Raised Radials vs Ground Radials: Height Wins on 15, 17 and 20 Meters
There’s a persistent myth being echoed by those guys on YouTube who love there verticals: "There's hardly any difference between a vertical with lots of radials on the ground and one with elevated radials."
Let’s set the record straight—there is a difference, and on 15, 17 and 20 meters, it’s not subtle. Especially when it comes to DX performance, height wins—every time.
Two Common Configurations Compared for 15 meters.
1. Traditional Ground-Mounted Vertical
- Radiator: ¼-wave vertical (~3.75 m)
- Radials: 32 to 64 wires, each ¼-wave (~3.75 m), lying on or just above ground level
- Feedpoint: At ground level
2. Elevated Feedpoint Vertical
- Radiator: ¼-wave vertical (~3.75 m)
- Radials: 4 rigid aluminum radials at 45° downward angle, resonant at 15m band
- Feedpoint: 6 meters above ground
Takeoff Angle and Radiation Pattern
The ground-mounted version suffers from significant ground losses and a higher takeoff angle, especially over average soil. Even with 64 radials, the main lobe rarely dips below 20–25°, and ground-induced loss still eats a chunk of your power—typically 1–2 dB or more.

● **EXCERPTED DATA**:
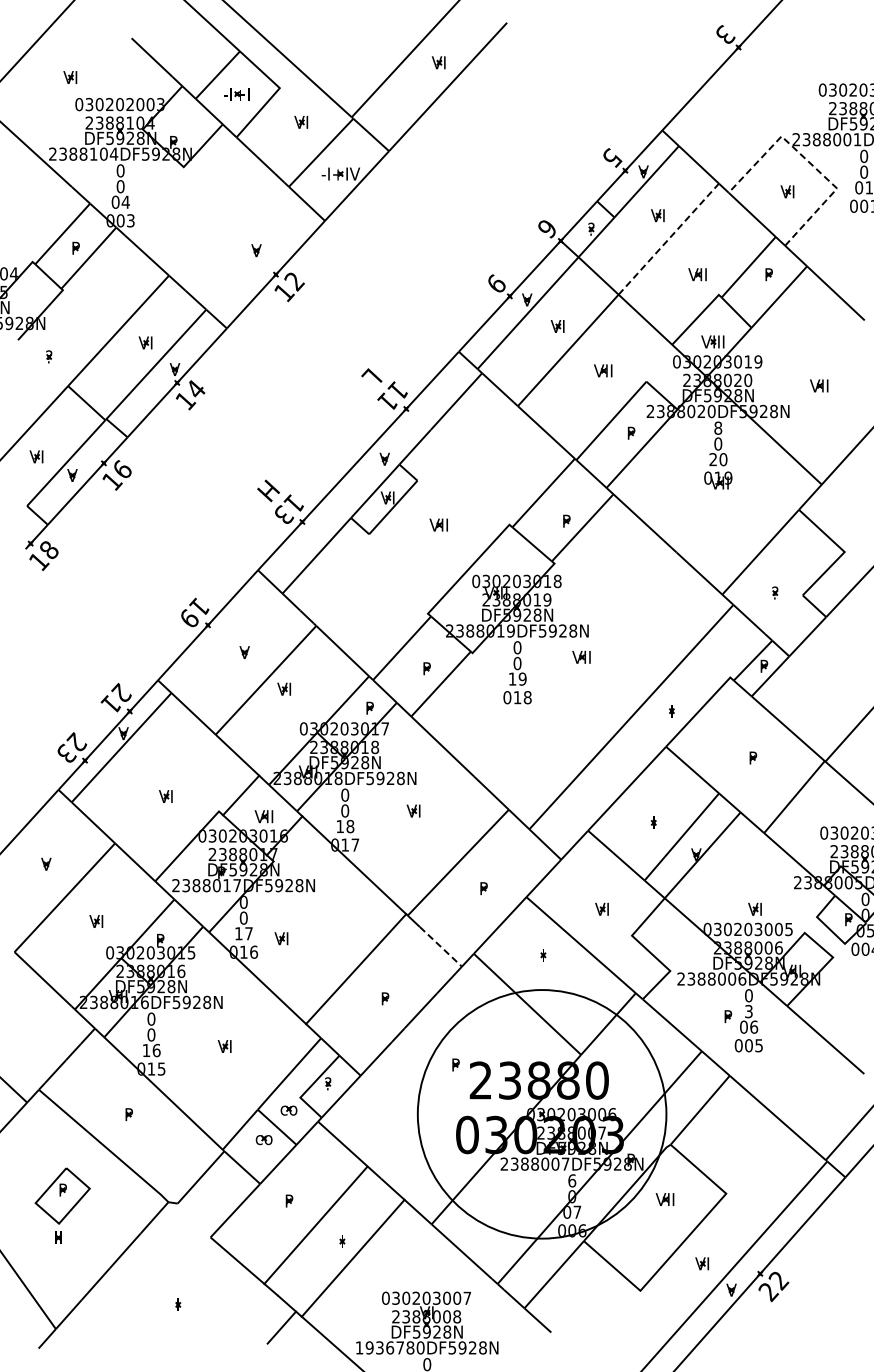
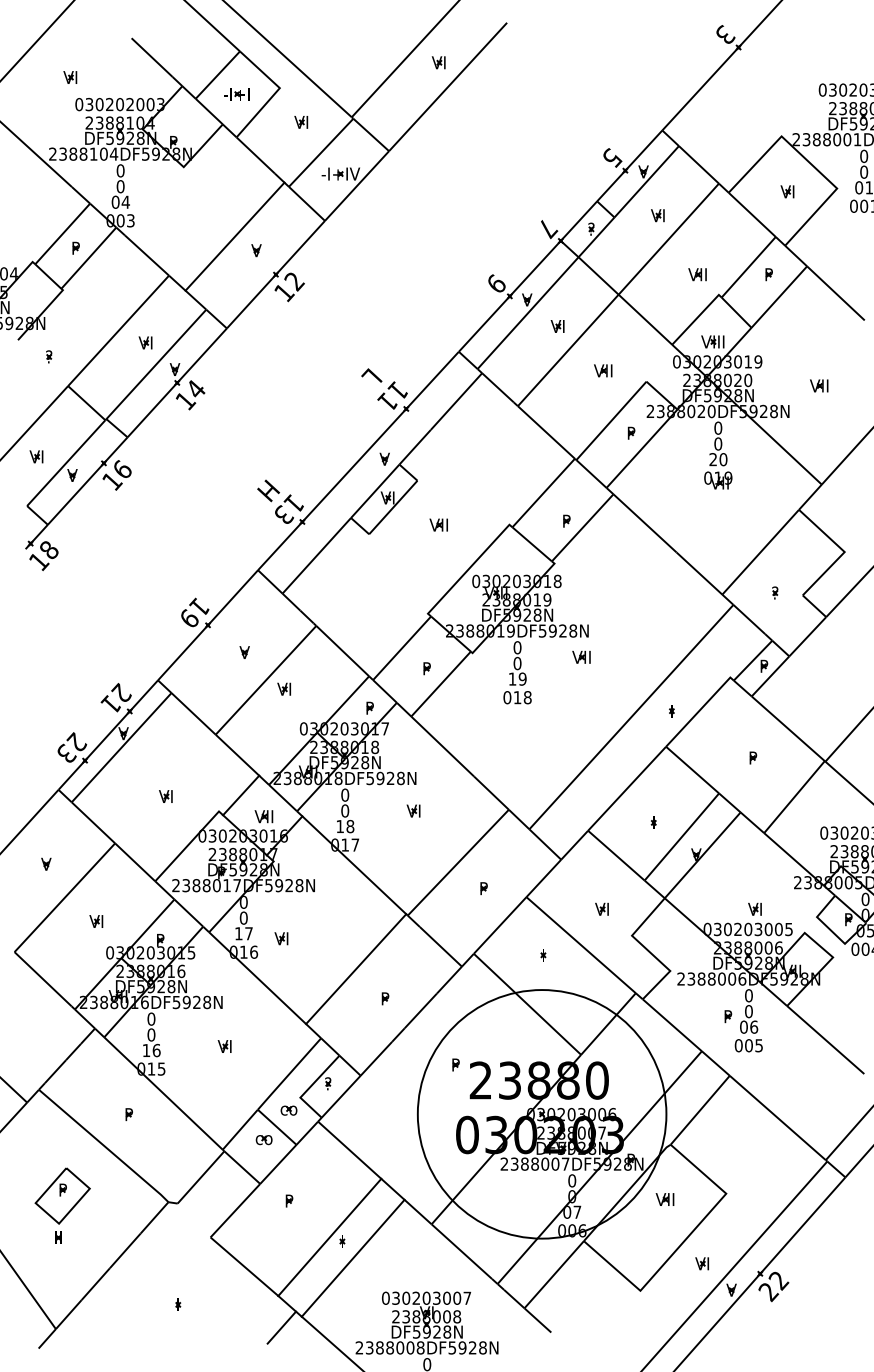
line at (809, 162): dashed -> solid
text at (548, 229): 6 -> 7
line at (234, 236): none -> present
line at (668, 239): dashed -> solid
text at (718, 427): 8 -> 0
line at (440, 946): dashed -> solid
text at (748, 1011): 3 -> 0
text at (572, 1180): 6 -> 0
line at (315, 1224) position: (315, 1224) -> (329, 1236)
text at (389, 1347): 1936780DF5928N -> 2388008DF5928N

● **ACTIONS TO TAKE**:
[a] Transcribe the stretch of the radials article from "- Radials: 4" through "dB or more.".
[b] In the radials article, how high above ground is the feedpoint of the elevated feedpoint vertical?
The material above comes from a separate source.

● **TASK ANSWERS**:
[a]
- Radials: 4 rigid aluminum radials at 45° downward angle, resonant at 15m band
- Feedpoint: 6 meters above ground
Takeoff Angle and Radiation Pattern
The ground-mounted version suffers from significant ground losses and a higher takeoff angle, especially over average soil. Even with 64 radials, the main lobe rarely dips below 20–25°, and ground-induced loss still eats a chunk of your power—typically 1–2 dB or more.

[b] 6 meters